Их любовные шашни далеко не всегда сходят им с рук. Нередко они оказываются сурово наказанными, в лучшем случае им приходится порядком натерпеться страху, вроде трех беззаботных приятелей — Мартена, Готье и Гильома, — вздумавших приударить за одной оборотистой дамой (фарс «Трое волокит у распятья»). Дама, видимо, всласть насмеялась над злополучными ухажерами, когда, получив от каждого богатые подарки, отправила их ночью одного за другим к придорожному распятию да еще велела причудливо вырядиться: одному — священником, другому — мертвецом, а третьему — самим дьяволом. Этот веселый розыгрыш находчивой дамы изображен в фарсе с явным одобрением.

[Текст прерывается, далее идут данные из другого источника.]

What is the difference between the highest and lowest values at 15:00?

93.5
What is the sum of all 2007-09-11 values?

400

В еще более критической ситуации пришлось оказаться монаху брату Гильберу, завзятому дамскому угоднику и сластолюбцу. Вообще священники и монахи очень часто выступают в фарсах (заметим, как и в возрожденческой новеллистике) в роли любовников неверных жен. Было это и в средневековой повествовательной литературе сатирического характера. Там это изображалось как явное и предосудительное отклонение от нормы. В фарсах — иначе. Теперь это, скорее, воспринимается как норма, и задачей пьесы становится не разоблачение служителей культа, а демонстрация их поразительной (и похвальной!) находчивости, ловкости и изворотливости.

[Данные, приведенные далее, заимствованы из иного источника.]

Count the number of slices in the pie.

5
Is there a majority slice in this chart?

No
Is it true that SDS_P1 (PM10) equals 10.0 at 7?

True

Точно так же — и любовные плутни женщин. Нет, авторы фарса не бросают в них из-за этого камня. В фарсовой драматургии женщины предстают полноправными соперниками или партнерами мужчин. Из подсудимой, какой женщина была в городской дидактической литературе средневековья, в фарсах она становится подлинной героиней. Изображая непрерывную войну, которая идет и в семье и в обществе, авторы фарсов не могли не относиться с сочувствием к тем, кто в этой борьбе оказывается наиболее находчивым и хитроумным, расторопным и ловким, тем более если подобные свойства характера обнаруживает женщина, осмеливающаяся бороться за свои права.

Для фарсовой драматургии вообще весьма типичны такие ситуации, когда сталкиваются два хитреца, два каверзника, два мошенника. Причем при развязке обычно оказывается, что тот, кто казался наиболее проворным и хитрым, в действительности сам попадает впросак. На основе подобных коллизий легко организуются как фарс, посвященный семейным неурядицам, так и пьесы, повествующие о супружеских изменах, о шутках, которые пытаются сыграть со своим приятелем два весельчака забулдыги, наконец, пьесы более широкого социального диапазона, где сталкиваются представители разных профессий или разных сословий.

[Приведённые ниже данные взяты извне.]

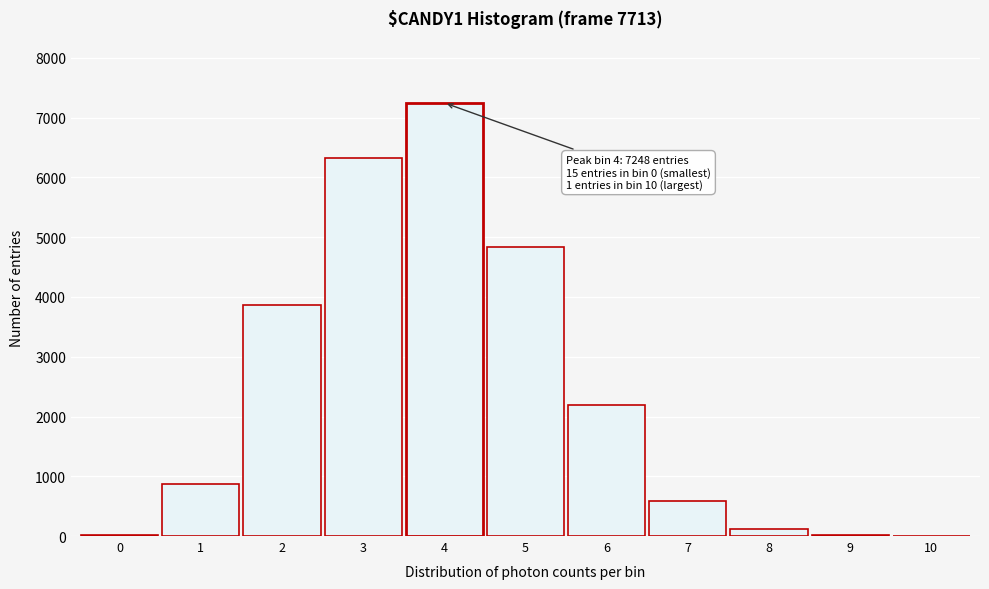

What is the greatest value displayed?

7248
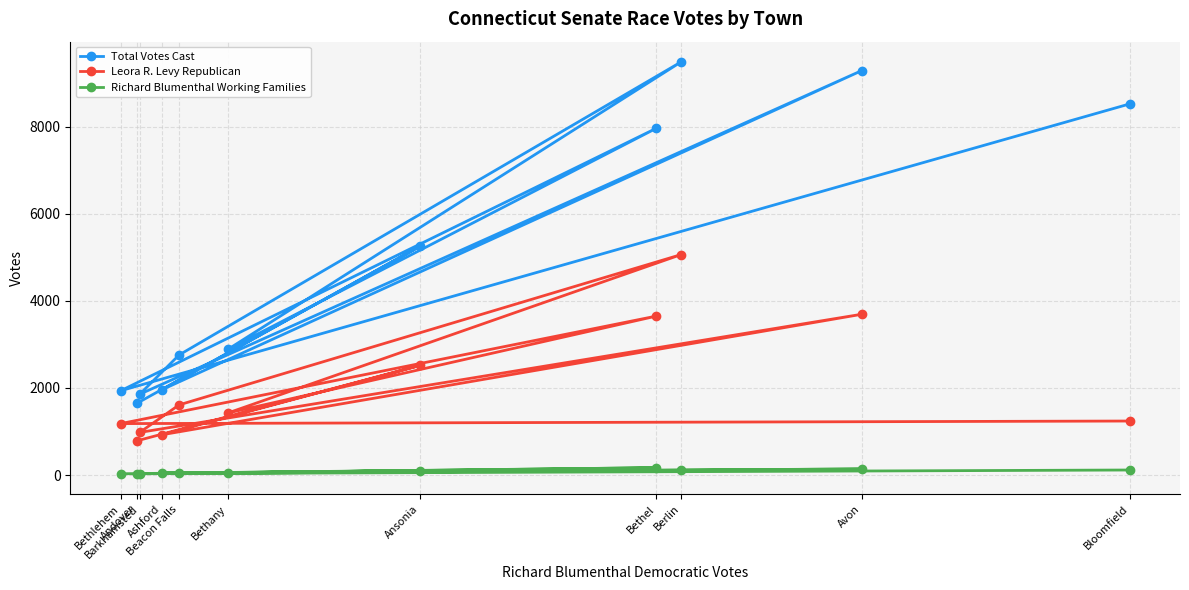

Is the value of Leora R. Levy Republican at Avon greater than the value of Total Votes Cast at Bethany?

Yes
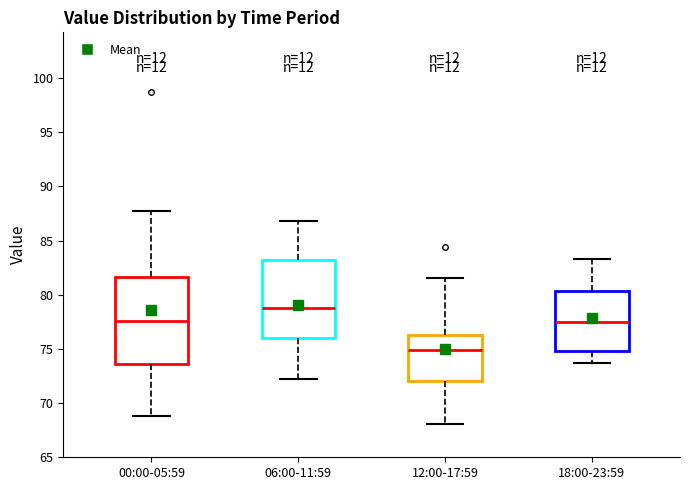

Which box is the tallest, from its lower edge to its upper edge?

00:00-05:59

Например, башмачник Кальбен (из одноименного фарса) придумал хитроумную уловку, позволяющую ему не тратиться на наряды жены: на все ее просьбы о новом чепце или платье он отвечает пением, как бы и не слыша ее. По совету своего ухажера жена Кальбена подпаивает мужа и похищает у него его тугой кошелек. Когда же проспавшийся Кальбен требует вернуть деньги, жена поступает по его модели — она принимается весело петь, ничего не слыша. Так предусмотрительный башмачник попадает в свою собственную ловушку.

Иногда плутни и подвохи не только оборачиваются против их авторов, но и приводят к совершенно неожиданным результатам. Вот несколько примеров.

В фарсе «Женатый любовник» жена подозревает мужа в неверности и по совету соседки пытается хитростью узнать истину, уличить его. Мужа убеждают, что он очень болен и пора подумать об исповеди. В наряде кюре появляется, конечно, соседка и, к ужасу своему, узнает от мнимоумирающего, что он давно находится в любовной связи с ее собственной дочкой. Посрамлением двух хитрых кумушек и мог бы завершиться этот фарс, но у него несколько иной, более неожиданный финал: неверного мужа убеждают, что для выздоровления ему полезно было бы раздеться, и, когда он скидывает штаны, жена и соседка обрушивают на его голый зад град палочных ударов. Так он получает свое.

Сходная ситуация и в фарсе «Обуженная куртка». Здесь также есть мотив мнимой болезни, исповеди и неожиданных разоблачений. Два весельчака, Ришар и Готье, решают подшутить над своим собутыльником Тьерри. Его также уверяют, что он очень болен, что пришел час подвести последние счеты с жизнью и покаяться в содеянных грехах. Тьерри укладывается в постель, а Готье, давясь от смеха, появляется перед ним в священнической рясе. И что же открывается двум бездельникам? Во-первых, что это он, Тьерри, устроил потасовку, в которой здорово досталось Ришару; во-вторых, что сделал он это не просто так, а из ревности, ибо Ришар стал приволакиваться за женой Готье, с которой уже давно крутит любовь он, Тьерри.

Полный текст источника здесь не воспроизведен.